───── Excerpt ─────

Israeli couscous can be found in health food stores and many traditional grocers. Called pearl couscous or Ptitim in Israel, they are small round pasta-like granules made from semolina and wheat flour. Unlike the familiar small, yellow semolina-based North African couscous, Israeli couscous is twice as big and is toasted rather than dried. This provides a nutty flavor and sturdy composition that makes it a bit chewy bit and allows it to stand  up well to this preparation. One possible substitute would be acini di pepe pasta.
Israeli couscous
Preserved lemons can be found readily made in Mediterranean section of grocers or online.  However, it is very easy to make your own (see recipe at the end) but you would need to plan well in advance as it takes several weeks to a month “to cure”.  I always have a jar on hand in the refrigerator – it keeps for at least one year – and can be used in any recipe that calls for both lemons and salt.

───── Recorded data ─────

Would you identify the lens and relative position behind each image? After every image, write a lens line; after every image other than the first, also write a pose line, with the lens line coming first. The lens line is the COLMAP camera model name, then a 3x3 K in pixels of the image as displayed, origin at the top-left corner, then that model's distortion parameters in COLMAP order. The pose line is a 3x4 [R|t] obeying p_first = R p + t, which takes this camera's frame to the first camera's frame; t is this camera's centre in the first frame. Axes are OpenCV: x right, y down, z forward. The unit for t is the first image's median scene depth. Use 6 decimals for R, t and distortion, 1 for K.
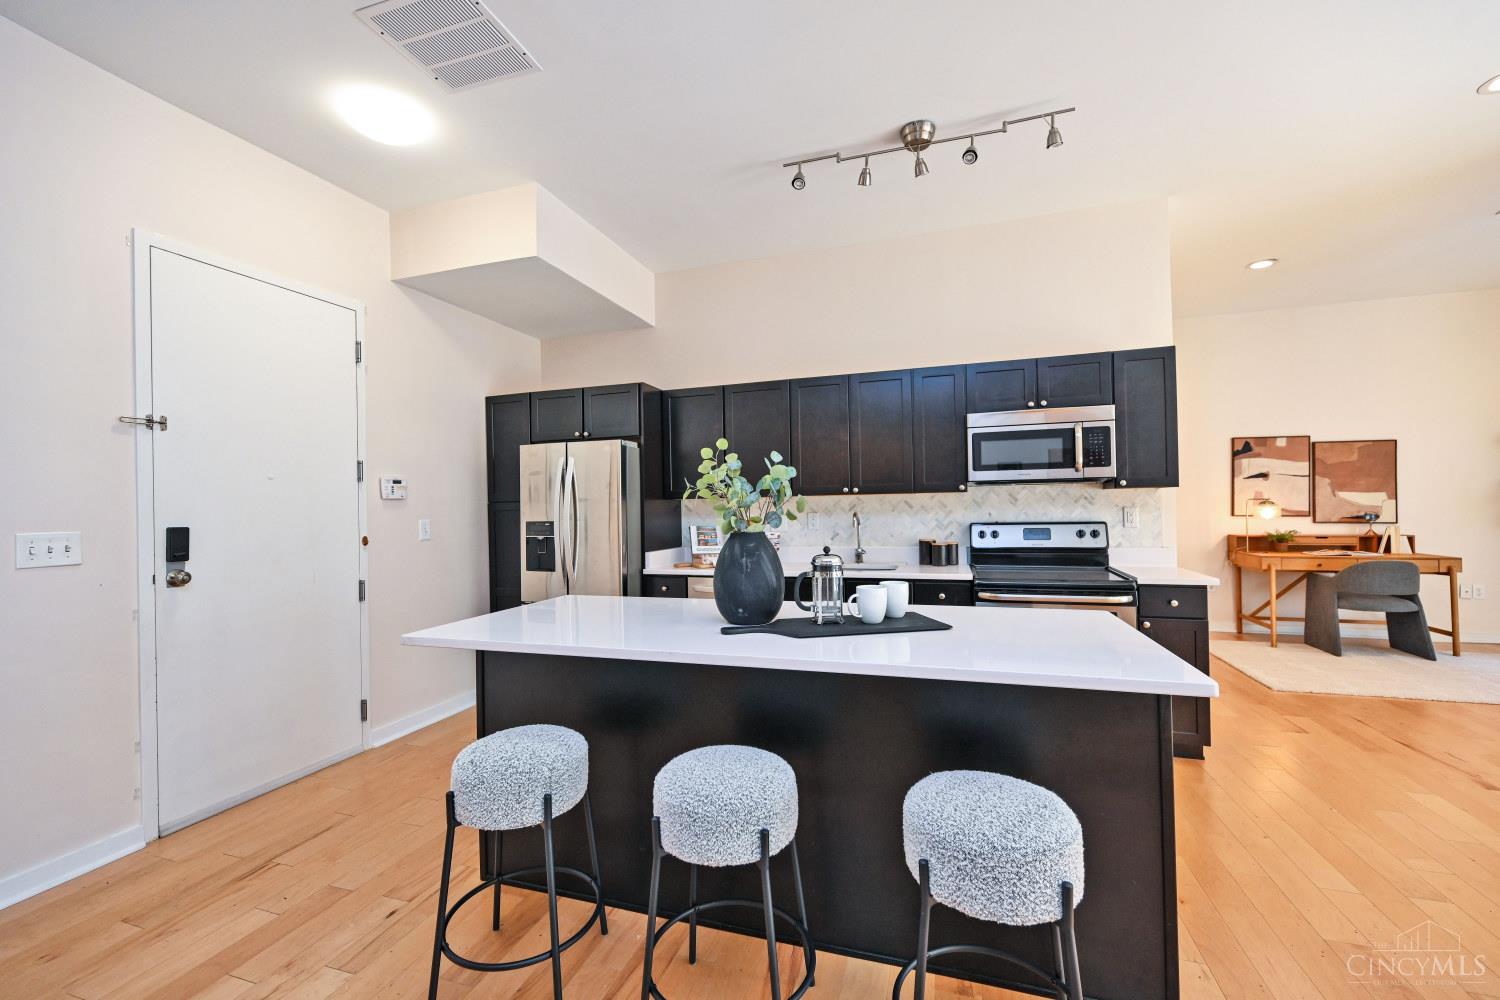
lens RADIAL K [[592.0, 0, 756.5], [0, 592.0, 500.0], [0, 0, 1]] dist [-0.001299, -0.000075]
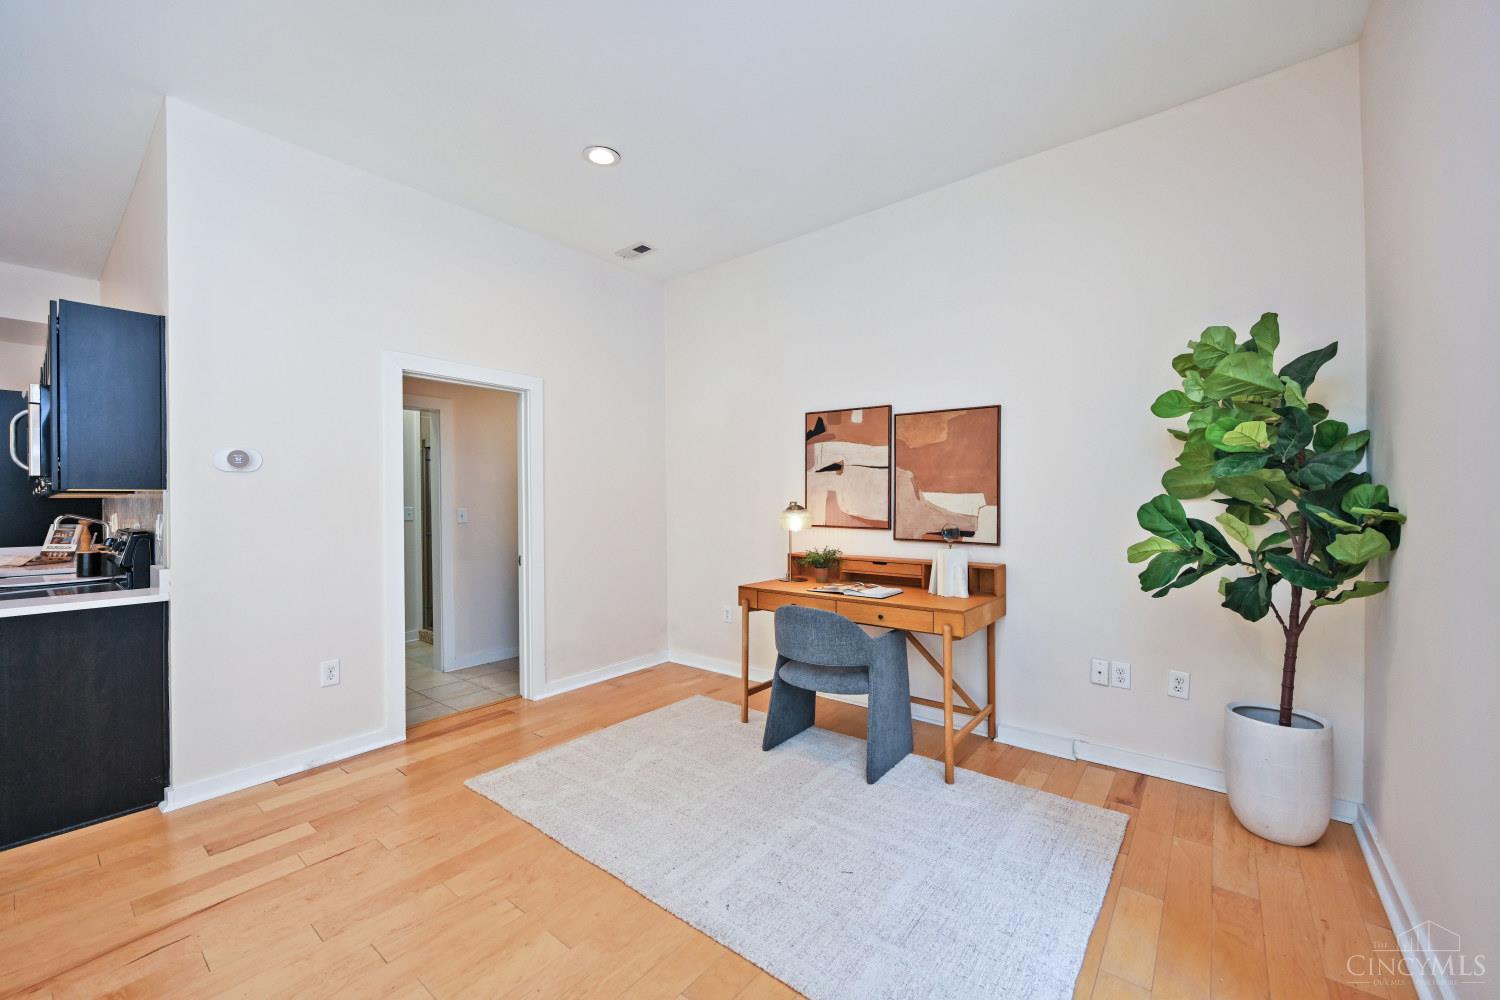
lens RADIAL K [[592.0, 0, 744.8], [0, 592.0, 502.3], [0, 0, 1]] dist [-0.001299, -0.000075]
pose [[0.932973, 0.009869, -0.359810, 1.054360], [-0.002764, 0.999791, 0.020255, -0.015423], [0.359935, -0.017903, 0.932806, 0.347638]]
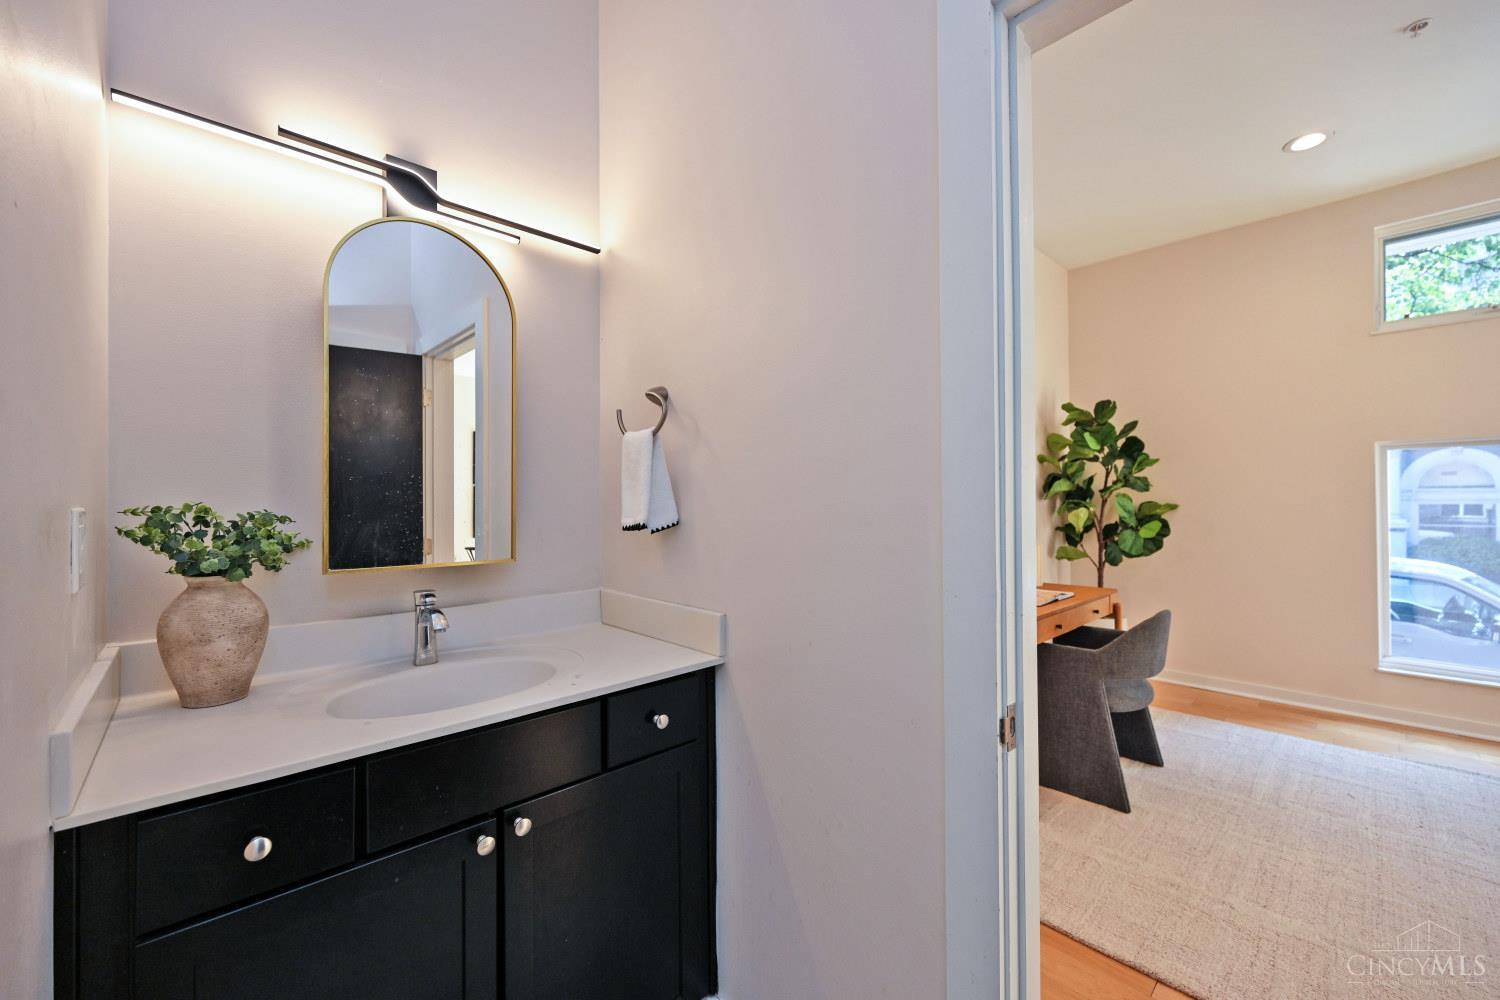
lens RADIAL K [[592.0, 0, 743.5], [0, 592.0, 496.5], [0, 0, 1]] dist [-0.001299, -0.000075]
pose [[0.482596, 0.027498, 0.875411, 0.331685], [-0.009392, 0.999612, -0.026222, 0.011257], [-0.875793, 0.004432, 0.482667, 0.920326]]
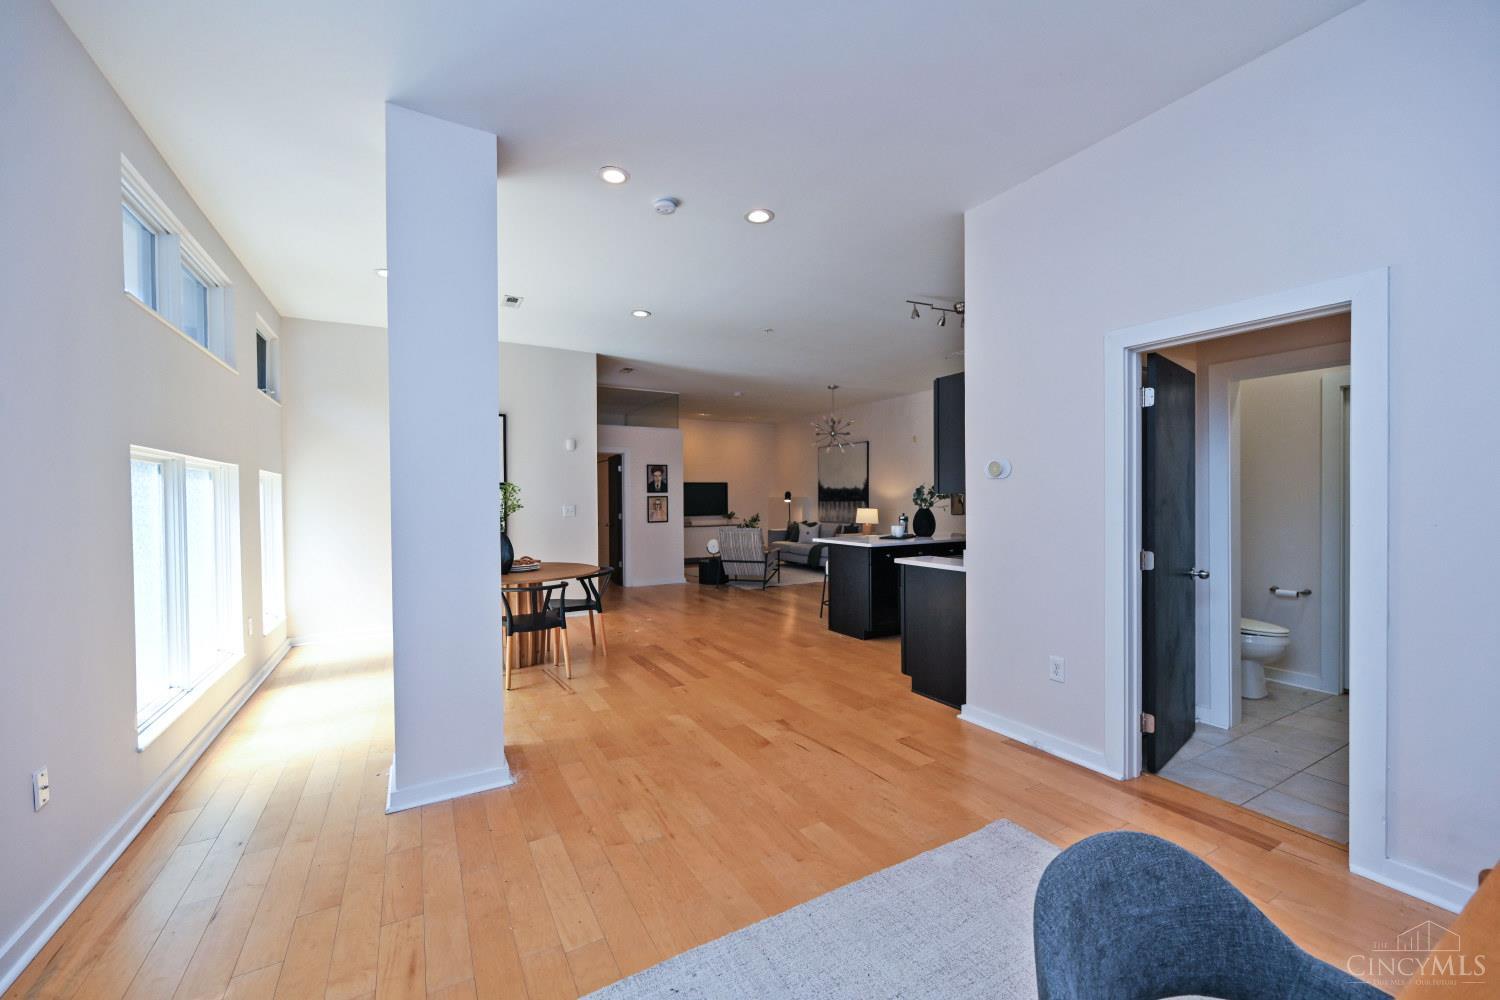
lens RADIAL K [[592.0, 0, 763.1], [0, 592.0, 501.7], [0, 0, 1]] dist [-0.001299, -0.000075]
pose [[-0.658177, 0.029719, -0.752277, 1.112256], [0.026916, 0.999511, 0.015936, -0.023544], [0.752382, -0.009759, -0.658655, 0.902679]]
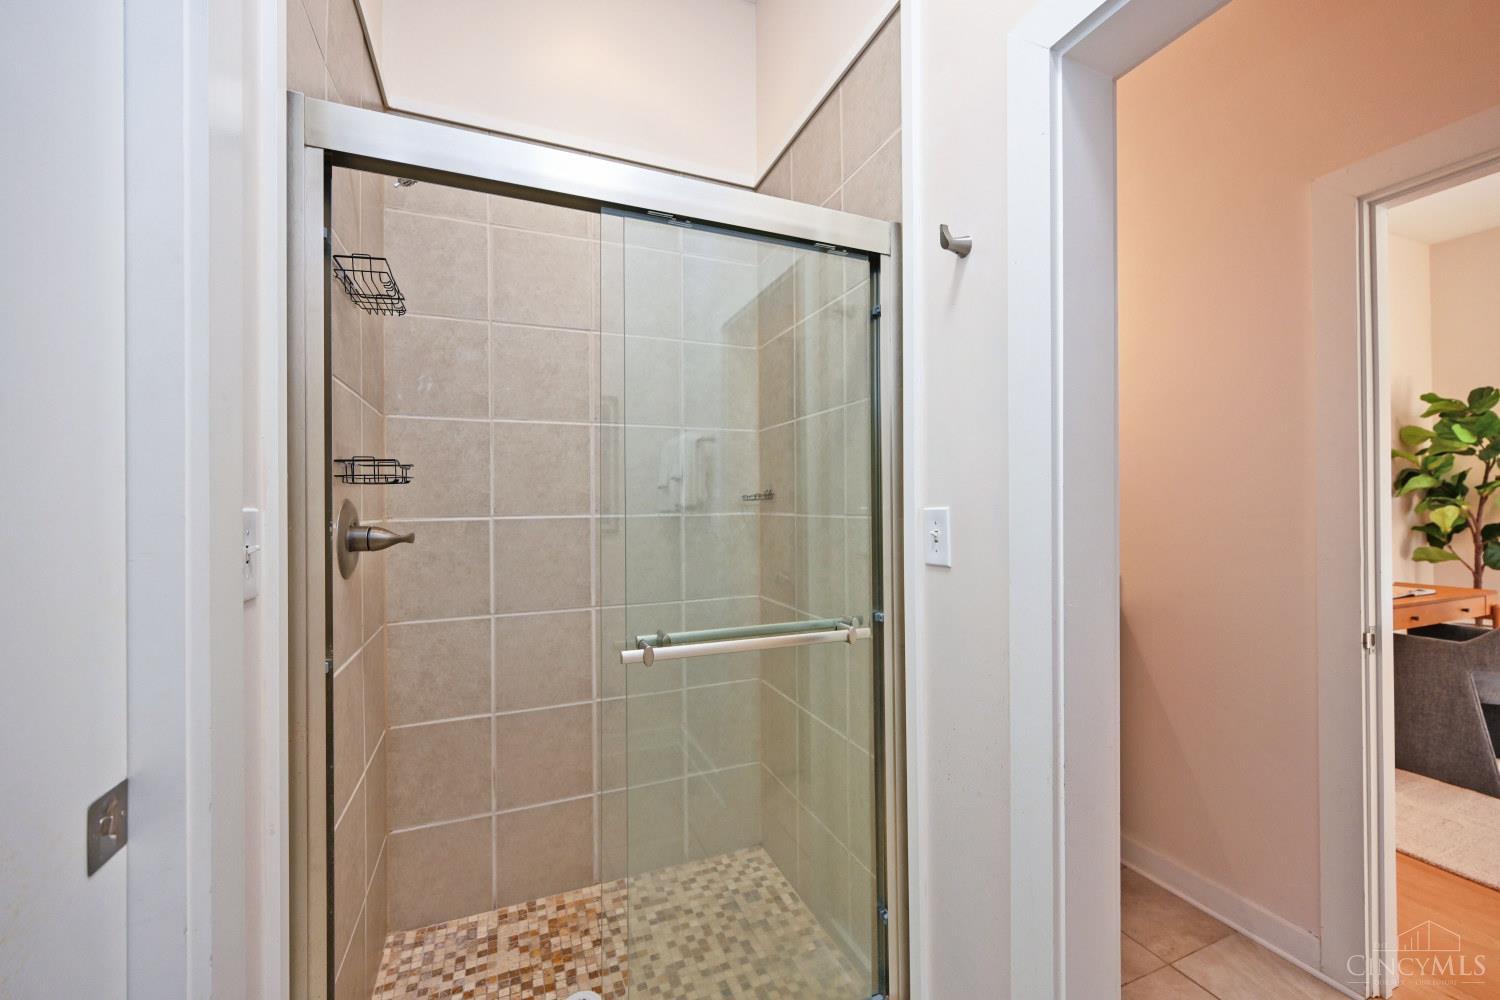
lens RADIAL K [[592.0, 0, 749.5], [0, 592.0, 496.7], [0, 0, 1]] dist [-0.001299, -0.000075]
pose [[0.759224, 0.022072, 0.650455, 0.115715], [-0.014438, 0.999750, -0.017072, 0.015162], [-0.650669, 0.003570, 0.759353, 0.914633]]
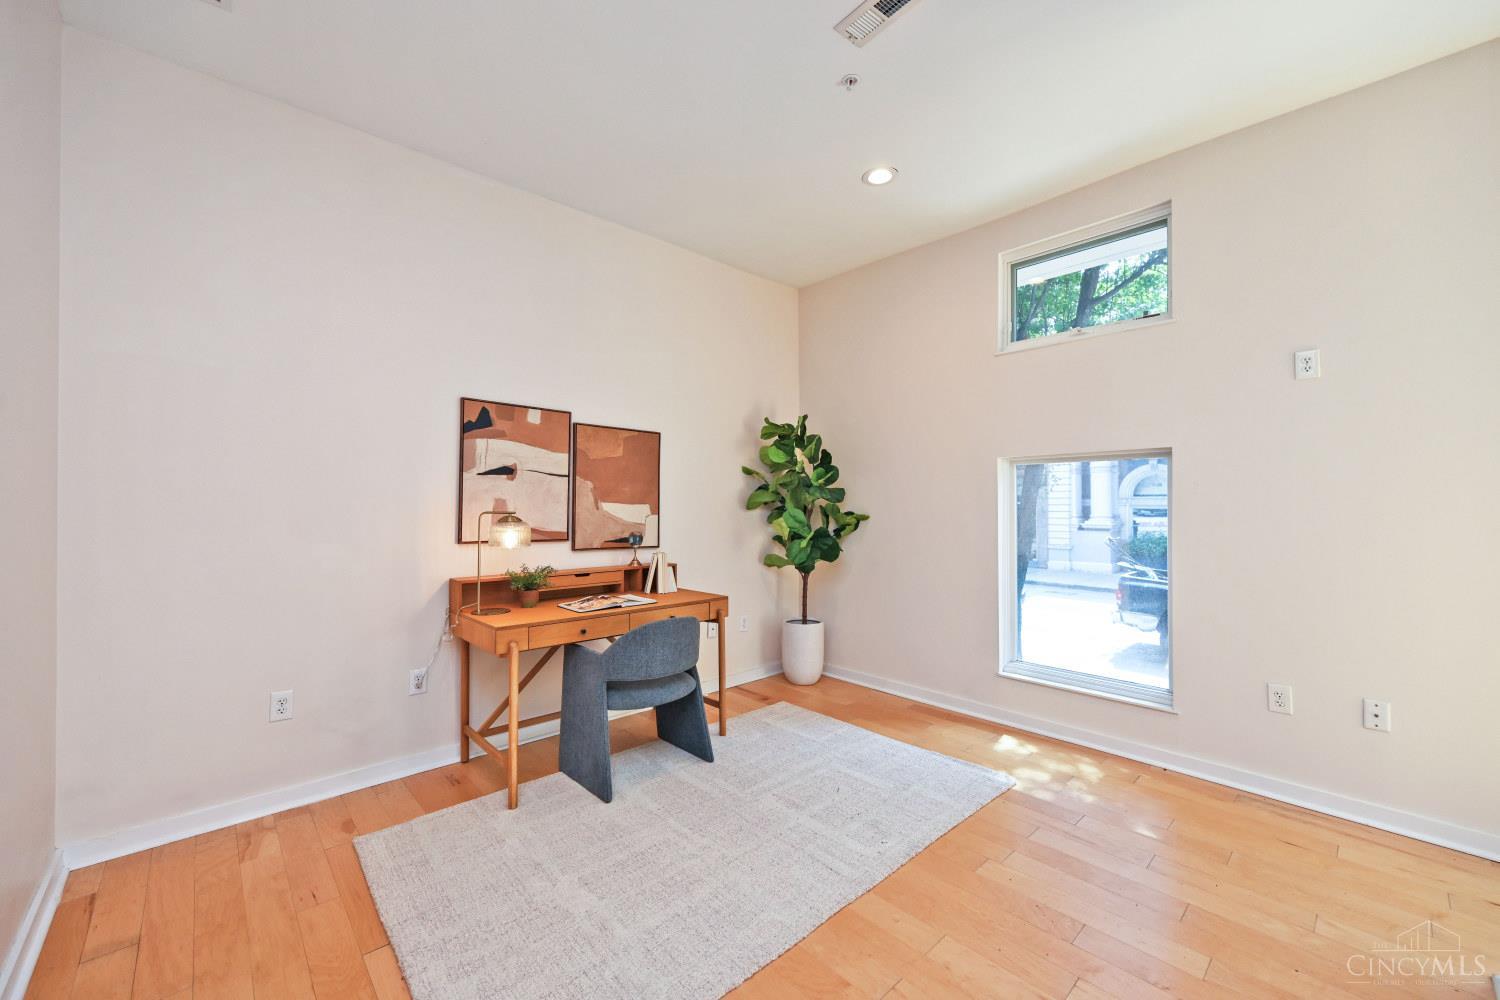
lens RADIAL K [[592.0, 0, 745.0], [0, 592.0, 502.8], [0, 0, 1]] dist [-0.001299, -0.000075]
pose [[0.489461, 0.023784, 0.871701, 0.495742], [-0.012116, 0.999717, -0.020474, -0.001727], [-0.871941, -0.000540, 0.489610, 0.547195]]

─────

What is required: Carry on the recipe notes about Israeli couscous and preserved lemons, starting after the last sentence shown.

Response to this exercise:
  • 3-pound butternut squash
  • 1½ preserved lemon (recipe for making preserved lemons below)
  • 5 Tb extra-virgin olive oil
  • 1 large onion, chopped
  • 3 Tb butter
  • ¾ C pine nuts
  • 1¾ C Israeli couscous (about 1 lb.)
  • 1 3-inch cinnamon stick
  • 1 bay leaf
  • 2 C vegetable or chicken broth
  • ¾ C chopped parsley
  • ½ C golden raisins
  • ¼ tsp ground cinnamon
  • Salt and Freshly ground pepper
  • ¼ C dried cherries or cranberries - optional
Preheat your oven to 475 degree F. Begin with a 3-pound butternut squash – select one that is rock solid and heavy for size. Although traditionally a winter squash, it is readily available year round. Look for the large pear shaped squash with a matte skin – a shiny one is a sign that the squash was picked prematurely. It can be stored in a cool, dry place (not a refrigerator) for a month making it useful to have on hand for impromptu meals. 
If you dont' want to buy the squash, you can always grow it! From our garden....
Split it lengthwise and remove the seeds. Simply scraping them out with the edge of a spoon most easily does this. Peel squash and cut into ¼ - ½ inch dice – they should be uniform in size in order to assure they roast uniformly.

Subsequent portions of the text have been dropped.